Le premier argument est rejeté. La Cour de cassation juge que, conformément à l’article L 331-19 du Code forestier, seul le classement au cadastre doit être pris en considération pour déterminer si la parcelle vendue est en nature de bois et forêts. Le juge d’appel, qui a relevé que le groupe « bois et forêts » du cadastre comportait 8 sous-groupes, dont « taillis sous futaie » et « taillis simple », en a exactement déduit que la parcelle litigieuse en nature de « bois-taillis » appartenait bien au groupe « bois et forêts ».
En revanche, le second argument sur le champ d’application des exceptions au droit de préférence est retenu. L’article L 331-21, 8° du Code forestier exclut l’application du droit de préférence en cas de vente d’une propriété comportant une ou plusieurs parcelles classées au cadastre en nature de bois et un ou plusieurs autres biens bâtis ou non. Pour le juge d’appel, cette exception ne concerne pas la vente d’une parcelle unique, comme en l’espèce. Le droit de préférence de la SCI est donc bien applicable. Mais ce n’est pas l’avis des Hauts Magistrats qui censurent l’arrêt d’appel sur ce point.
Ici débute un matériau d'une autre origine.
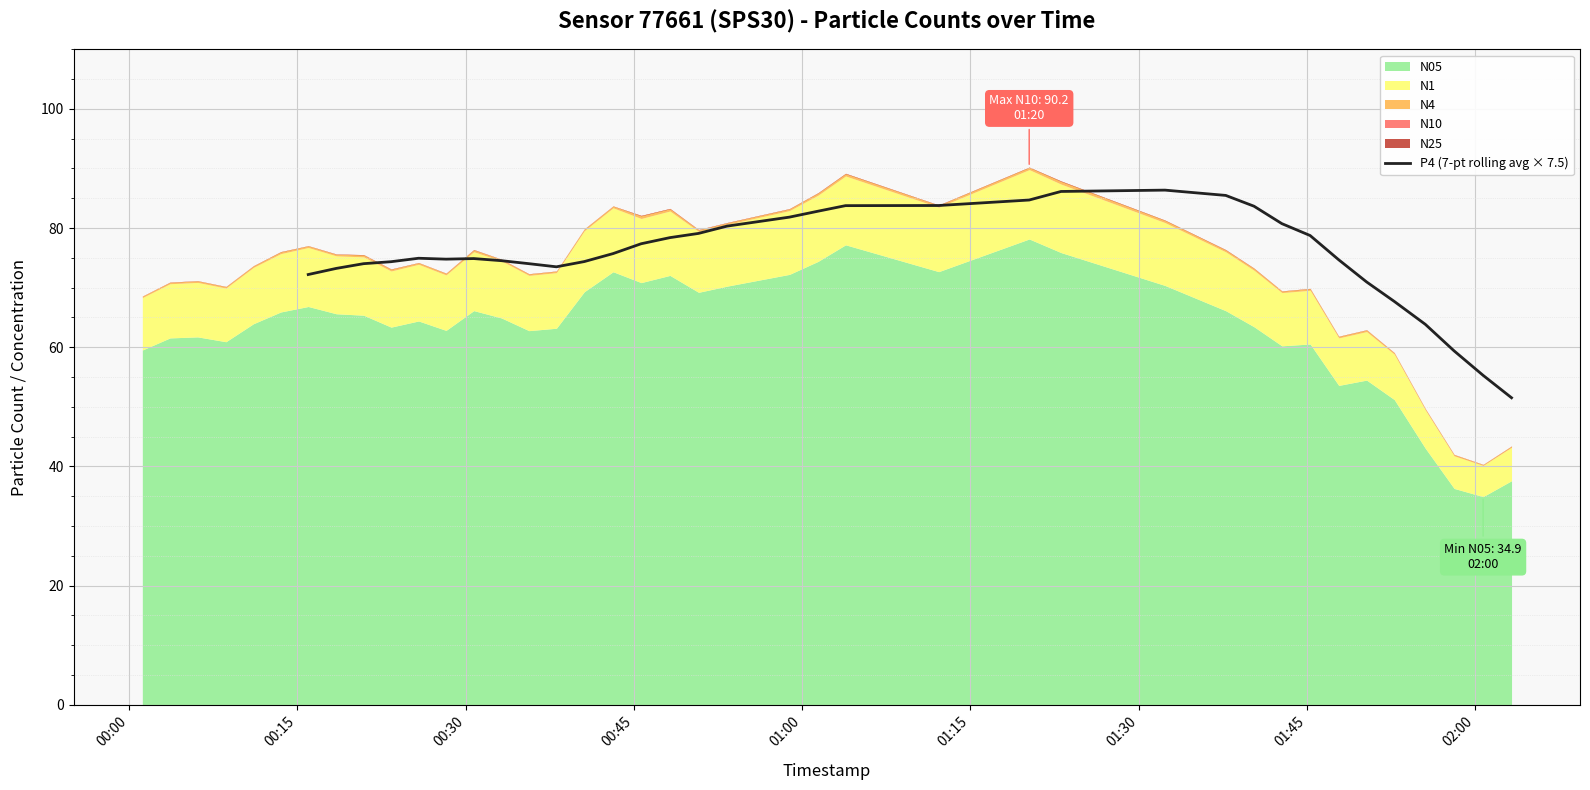

What is the maximum value for P4 (7-pt rolling avg × 7.5)?

86.4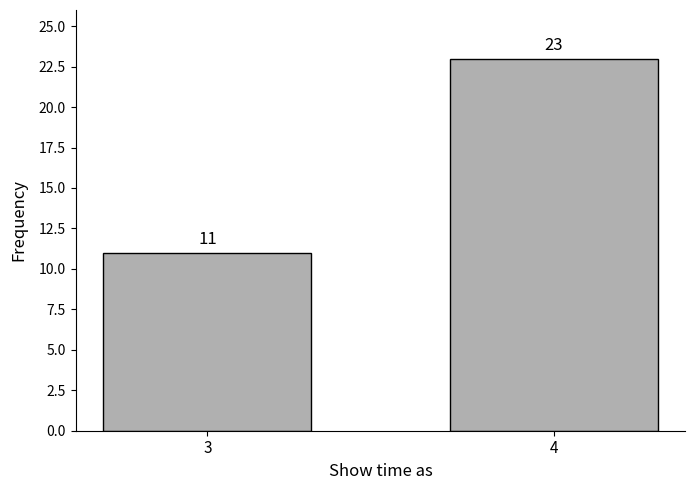

Reading left to right, extract all data points from this chart.

11	23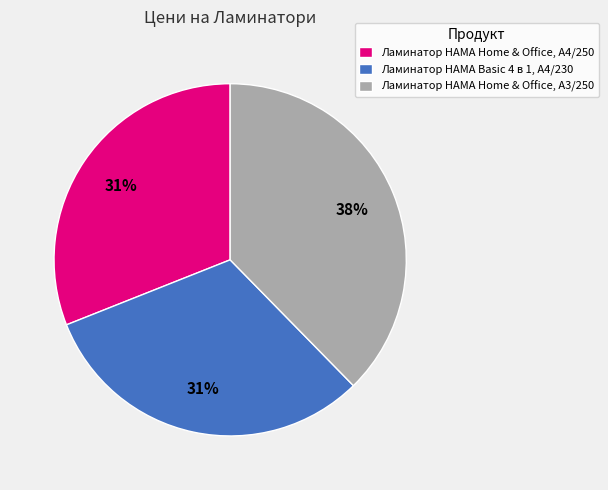

Is Ламинатор HAMA Home & Office, A4/250 the majority of the pie?

No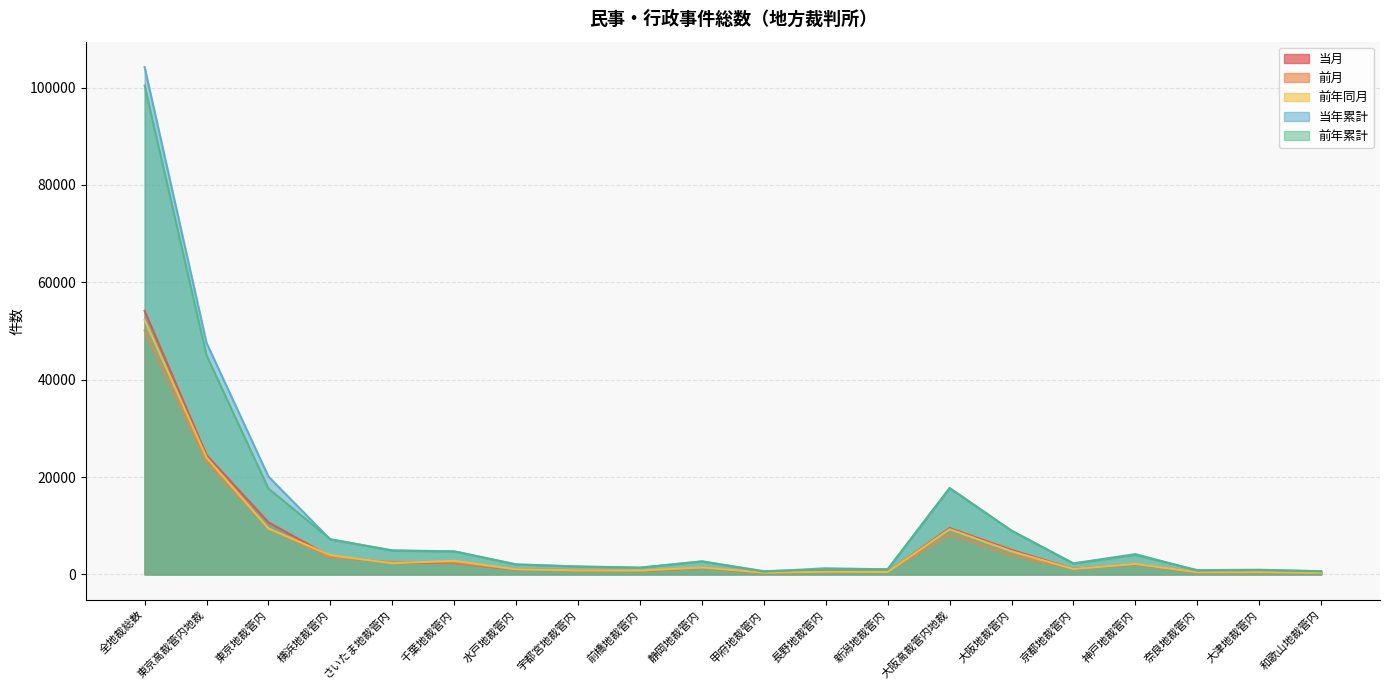

What position from the left is 静岡地裁管内?

10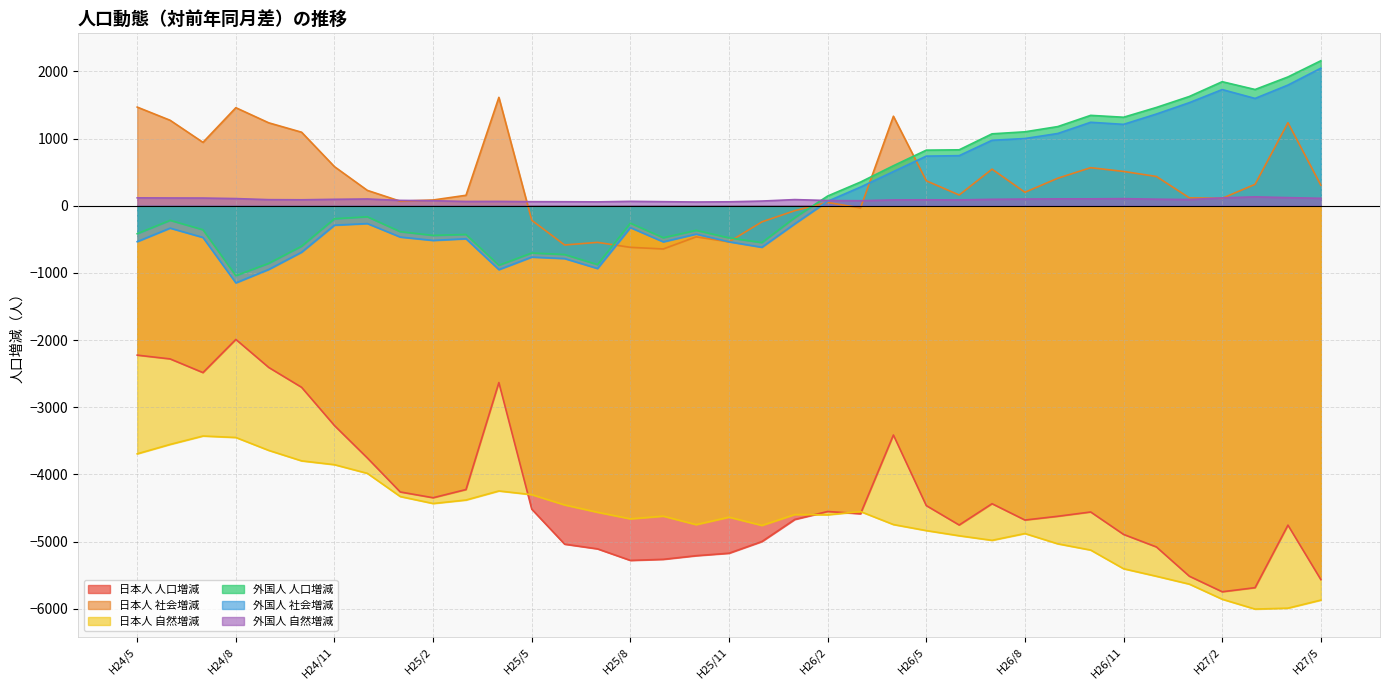

Is the value of 日本人 人口増減 at H25/6 greater than the value of 外国人 自然増減 at H26/8?

No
Le texte vise les ventes portant sur « une ou plusieurs parcelles », la vente d'une parcelle unique comportant un autre bien, bâti ou non, tel qu'une maison ou un étang, entre dans son champ d'application et son propriétaire peut la vendre à l’acquéreur de son choix.
A noter :
La solution retenue par l’arrêt commenté est contraire à la doctrine administrative sur le champ d’application de l’exception au droit de préférence prévue pour les « terrains mixtes » par l’article L 331-21, 8°. Pour le ministère de l’agriculture, les « terrains mixtes » sont ceux comprenant à la fois des parcelles boisées en nature de bois au cadastre et des parcelles cadastrées d'une autre nature ; si cette exception n'implique pas une prépondérance de la partie non boisée, elle suppose en revanche une pluralité de parcelles cadastrales (en ce sens, Rép. Morel-À-L'huissier : AN 20-11-2012 p. 6735 n° 6372 ; Inst. agriculture AGRT1512498C du 3-6-2015).
La Cour de cassation applique l’exception à la vente d’une parcelle unique. Elle prend le soin d’expliciter particulièrement sa décision. Cette lecture, commandée par le texte lui-même, est seule de nature à concilier l'objectif poursuivi par le législateur, tendant à favoriser le regroupement des petites parcelles boisées afin d'en faciliter l'entretien et l'exploitation, avec le respect du droit de propriété et de la liberté contractuelle, qui doit permettre au propriétaire d'une parcelle, même classée au cadastre en nature de bois, qui supporte un bien étranger à cet objectif, de vendre une telle parcelle à l'acquéreur de son choix.